## Trecho da página
..........

Cara Vida, boa tarde.

               

Fazia tempo que a ti eu não escrevia. E, verdade, há um bom tempo que eu não sabia mesmo qual era a sensação desse encontro. Perdoe-me o hiato. É que eu pensava que precisava estar holisticamente em equilíbrio para garatujar algumas modestas vivências. Decerto, equivoquei-me quando pensei que precisava de algum estado de alma para fazê-lo. Punivelmente errado. Bem concluí que minh’alma se embebeda todo dia, ainda que não de uma só vez, de todos os sentimentos que tomam o homem. Sinto amor ou ódio, alegria ou tristeza, esperança ou dúvida, coragem e medo, inveja ou altruísmo, ou tantos outros inerentes ao homem. Entendi que minha alma é de fases, mas que não preciso delas para convidar a tinta e a caneta para que nos debrucemos uns sobre os outros.
    Reconsidera meu afastamento, imploro. De quando em vez, algumas lacunas da normalidade são necessárias para nos devolver a consciência do que de fato somos e do que porventura possamos estar nos tornando. É como se fosse um mergulho obrigatório dentro de si mesmo. Li uma frase de uma moça – confidencio que não a conheço – chamada Simone Marçal: “Chega um tempo, em que precisamos conhecer melhor o nosso outro lado, o de dentro. É lá que repousam nossas verdades.” Há uma versão de nós mesmos que amiúde não conhecemos e insistimos em continuar nossas aventuras, amores, conquistas, lutas, sonhos ou decepções, como se não necessitássemos ser a ela apresentados. Meio mesquinho, isso não acha? Meio imaturo. Meio desumano conosco mesmos. Não se sentar consigo mesmo para um encontro mais íntimo com quem melhor pode falar de si.
    É, Dona Vida, em nosso íntimo há verdades aguardando um convite, um passeio, um sentar-se apenas para tomar um café e silenciar, deslumbrando o instante, um ato de si para si mesmo. Peguei-me assim esses dias, e de quem primeiro lembrei-me foi de ti. Confesso-o, que, uma vez mais, afundado em lágrimas, não contive o choro. Chorei, quando percebi que estava perdendo a capacidade de me reconhecer na minha essência. Chorei, quando não me permiti essa introspecção. Chorei, quando esvaíram-se-me as forças da coerência e da razão. Chorei, quando de minhas entranhas já não brotavam o equilíbrio tão necessário à vivência humana.

..........

## Material extraído
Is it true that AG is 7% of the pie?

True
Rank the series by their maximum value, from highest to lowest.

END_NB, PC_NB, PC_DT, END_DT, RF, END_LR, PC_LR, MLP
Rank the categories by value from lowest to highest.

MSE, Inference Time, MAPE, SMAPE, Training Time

..........

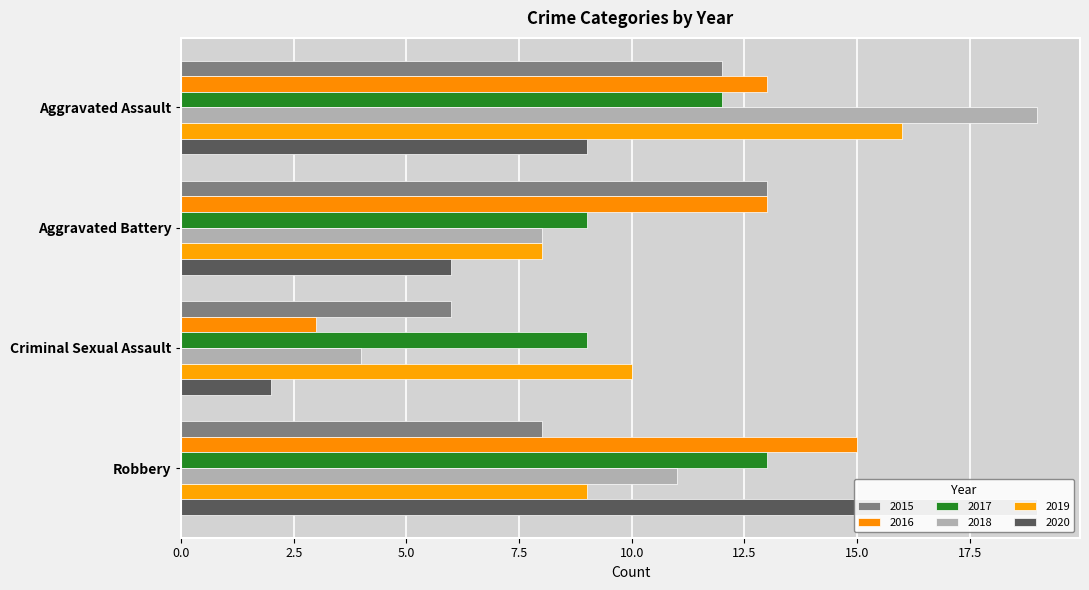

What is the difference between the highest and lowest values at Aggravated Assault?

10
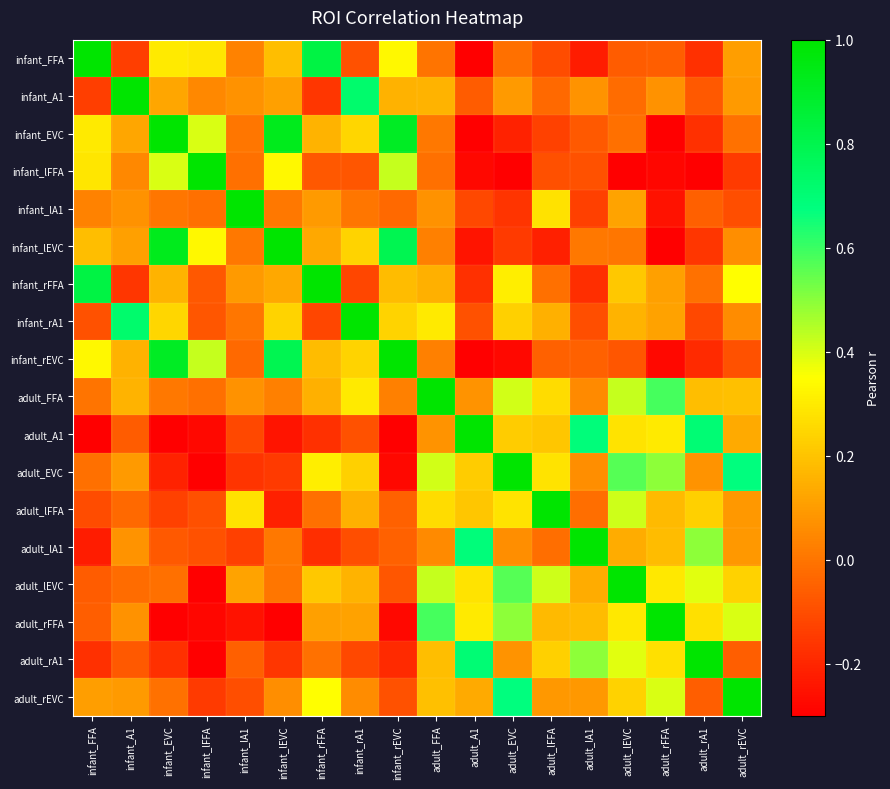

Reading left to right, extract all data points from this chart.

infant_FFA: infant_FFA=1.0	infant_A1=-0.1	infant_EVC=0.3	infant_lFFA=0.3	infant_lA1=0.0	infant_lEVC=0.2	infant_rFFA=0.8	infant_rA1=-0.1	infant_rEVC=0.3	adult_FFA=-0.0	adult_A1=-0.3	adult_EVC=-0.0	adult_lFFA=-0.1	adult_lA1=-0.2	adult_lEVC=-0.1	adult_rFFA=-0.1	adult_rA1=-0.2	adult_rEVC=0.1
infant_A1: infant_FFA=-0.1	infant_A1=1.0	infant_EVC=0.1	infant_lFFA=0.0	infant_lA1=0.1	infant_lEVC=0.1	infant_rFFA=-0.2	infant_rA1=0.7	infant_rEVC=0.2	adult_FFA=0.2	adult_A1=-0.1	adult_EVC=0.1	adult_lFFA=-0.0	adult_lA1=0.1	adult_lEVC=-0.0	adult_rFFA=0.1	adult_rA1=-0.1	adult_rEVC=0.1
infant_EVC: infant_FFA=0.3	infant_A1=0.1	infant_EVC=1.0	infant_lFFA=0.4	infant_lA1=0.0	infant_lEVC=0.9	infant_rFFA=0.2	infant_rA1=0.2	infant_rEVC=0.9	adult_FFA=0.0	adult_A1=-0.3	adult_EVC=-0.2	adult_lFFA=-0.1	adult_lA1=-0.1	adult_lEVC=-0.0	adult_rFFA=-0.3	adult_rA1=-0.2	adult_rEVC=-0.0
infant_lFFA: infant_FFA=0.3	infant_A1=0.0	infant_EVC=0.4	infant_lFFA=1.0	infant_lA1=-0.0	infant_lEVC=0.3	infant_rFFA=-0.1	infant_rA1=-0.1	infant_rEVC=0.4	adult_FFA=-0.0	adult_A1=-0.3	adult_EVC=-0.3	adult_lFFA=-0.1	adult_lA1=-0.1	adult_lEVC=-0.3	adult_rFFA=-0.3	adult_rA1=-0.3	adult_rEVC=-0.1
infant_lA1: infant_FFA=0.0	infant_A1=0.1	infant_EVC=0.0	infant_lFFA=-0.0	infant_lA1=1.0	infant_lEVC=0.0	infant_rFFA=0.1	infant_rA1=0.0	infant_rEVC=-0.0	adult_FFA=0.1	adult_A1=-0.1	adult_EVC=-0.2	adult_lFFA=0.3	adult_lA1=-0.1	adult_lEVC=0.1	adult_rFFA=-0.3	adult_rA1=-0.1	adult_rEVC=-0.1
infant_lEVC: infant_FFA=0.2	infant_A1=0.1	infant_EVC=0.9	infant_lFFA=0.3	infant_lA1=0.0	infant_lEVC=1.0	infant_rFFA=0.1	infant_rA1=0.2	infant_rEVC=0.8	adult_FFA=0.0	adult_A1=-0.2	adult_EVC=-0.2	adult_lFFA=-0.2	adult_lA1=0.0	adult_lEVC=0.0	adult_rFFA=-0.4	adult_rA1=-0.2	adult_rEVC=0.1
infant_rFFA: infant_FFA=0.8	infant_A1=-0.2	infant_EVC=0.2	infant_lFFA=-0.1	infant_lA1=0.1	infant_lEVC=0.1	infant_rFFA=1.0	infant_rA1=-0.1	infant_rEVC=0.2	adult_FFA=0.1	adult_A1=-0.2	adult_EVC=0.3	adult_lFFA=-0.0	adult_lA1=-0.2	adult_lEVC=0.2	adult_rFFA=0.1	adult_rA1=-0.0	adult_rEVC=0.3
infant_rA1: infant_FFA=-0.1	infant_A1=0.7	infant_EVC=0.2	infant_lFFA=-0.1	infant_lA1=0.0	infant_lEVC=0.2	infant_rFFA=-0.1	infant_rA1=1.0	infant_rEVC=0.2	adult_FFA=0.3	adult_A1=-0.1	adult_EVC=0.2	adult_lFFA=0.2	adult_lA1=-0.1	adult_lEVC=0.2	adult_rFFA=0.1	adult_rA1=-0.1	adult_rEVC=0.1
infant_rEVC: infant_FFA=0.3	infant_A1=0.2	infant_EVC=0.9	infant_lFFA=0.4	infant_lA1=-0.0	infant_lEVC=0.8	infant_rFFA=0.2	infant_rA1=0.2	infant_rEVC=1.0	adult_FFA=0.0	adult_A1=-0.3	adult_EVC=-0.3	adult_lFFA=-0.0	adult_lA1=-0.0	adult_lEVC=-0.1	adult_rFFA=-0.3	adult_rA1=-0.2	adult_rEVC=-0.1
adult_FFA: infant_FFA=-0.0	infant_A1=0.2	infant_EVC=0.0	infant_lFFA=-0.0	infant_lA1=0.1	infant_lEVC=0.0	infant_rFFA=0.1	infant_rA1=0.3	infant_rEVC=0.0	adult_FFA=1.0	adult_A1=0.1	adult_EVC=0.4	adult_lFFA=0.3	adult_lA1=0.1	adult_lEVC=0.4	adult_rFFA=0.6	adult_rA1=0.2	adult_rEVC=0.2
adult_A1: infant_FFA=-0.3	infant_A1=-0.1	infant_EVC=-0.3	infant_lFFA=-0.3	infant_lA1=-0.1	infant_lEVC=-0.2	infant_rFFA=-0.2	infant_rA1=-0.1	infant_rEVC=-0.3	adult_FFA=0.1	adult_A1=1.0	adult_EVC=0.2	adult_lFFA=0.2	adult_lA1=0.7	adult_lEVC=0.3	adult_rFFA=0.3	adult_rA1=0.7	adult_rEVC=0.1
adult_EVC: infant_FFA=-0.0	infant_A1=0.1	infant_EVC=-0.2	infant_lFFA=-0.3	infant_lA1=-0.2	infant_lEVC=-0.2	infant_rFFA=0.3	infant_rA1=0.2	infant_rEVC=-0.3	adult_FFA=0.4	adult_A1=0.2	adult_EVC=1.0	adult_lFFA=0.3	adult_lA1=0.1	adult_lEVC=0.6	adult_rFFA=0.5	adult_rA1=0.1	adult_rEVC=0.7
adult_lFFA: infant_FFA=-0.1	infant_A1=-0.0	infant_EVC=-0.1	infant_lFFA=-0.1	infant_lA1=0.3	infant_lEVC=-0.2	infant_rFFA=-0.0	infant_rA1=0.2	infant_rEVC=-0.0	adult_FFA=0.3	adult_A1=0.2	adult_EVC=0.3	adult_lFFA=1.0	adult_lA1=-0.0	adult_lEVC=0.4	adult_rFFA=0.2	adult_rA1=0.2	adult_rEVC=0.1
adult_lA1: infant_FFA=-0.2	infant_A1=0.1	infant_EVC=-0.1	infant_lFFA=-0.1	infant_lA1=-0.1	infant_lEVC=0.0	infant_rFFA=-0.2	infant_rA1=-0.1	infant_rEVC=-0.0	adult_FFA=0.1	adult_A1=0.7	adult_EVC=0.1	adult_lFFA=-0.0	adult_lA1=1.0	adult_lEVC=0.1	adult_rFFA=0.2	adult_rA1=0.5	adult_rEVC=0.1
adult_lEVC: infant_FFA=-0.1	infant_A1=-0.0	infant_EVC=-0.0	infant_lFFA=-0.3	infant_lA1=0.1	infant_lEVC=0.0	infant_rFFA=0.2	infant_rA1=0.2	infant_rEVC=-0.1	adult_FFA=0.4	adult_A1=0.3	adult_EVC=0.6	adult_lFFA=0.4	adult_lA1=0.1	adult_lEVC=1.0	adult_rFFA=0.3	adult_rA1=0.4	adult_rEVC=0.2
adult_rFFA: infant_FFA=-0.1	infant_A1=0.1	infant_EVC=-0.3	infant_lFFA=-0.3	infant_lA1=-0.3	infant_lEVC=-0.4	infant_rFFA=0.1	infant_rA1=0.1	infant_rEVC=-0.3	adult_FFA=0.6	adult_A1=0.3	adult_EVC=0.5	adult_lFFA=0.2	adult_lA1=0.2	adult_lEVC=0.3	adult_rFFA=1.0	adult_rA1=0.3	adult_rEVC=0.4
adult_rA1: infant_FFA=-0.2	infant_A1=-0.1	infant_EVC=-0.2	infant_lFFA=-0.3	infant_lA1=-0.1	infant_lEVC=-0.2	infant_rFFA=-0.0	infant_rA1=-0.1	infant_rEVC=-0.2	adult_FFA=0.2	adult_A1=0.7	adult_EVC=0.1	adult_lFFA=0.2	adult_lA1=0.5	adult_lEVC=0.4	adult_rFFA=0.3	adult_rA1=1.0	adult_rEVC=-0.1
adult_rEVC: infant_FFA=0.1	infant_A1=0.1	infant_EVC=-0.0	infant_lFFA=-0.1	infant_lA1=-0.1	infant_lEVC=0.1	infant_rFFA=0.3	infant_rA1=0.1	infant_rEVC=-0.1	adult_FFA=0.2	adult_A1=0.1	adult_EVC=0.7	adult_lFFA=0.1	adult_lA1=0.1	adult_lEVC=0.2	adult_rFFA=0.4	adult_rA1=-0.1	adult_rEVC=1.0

..........

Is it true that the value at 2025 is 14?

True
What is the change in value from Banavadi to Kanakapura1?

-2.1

..........

## Tarefa
No trecho da página, como se chama a moça cuja frase quem escreve a carta diz ter lido?

## Resultado do exercício
Simone Marçal.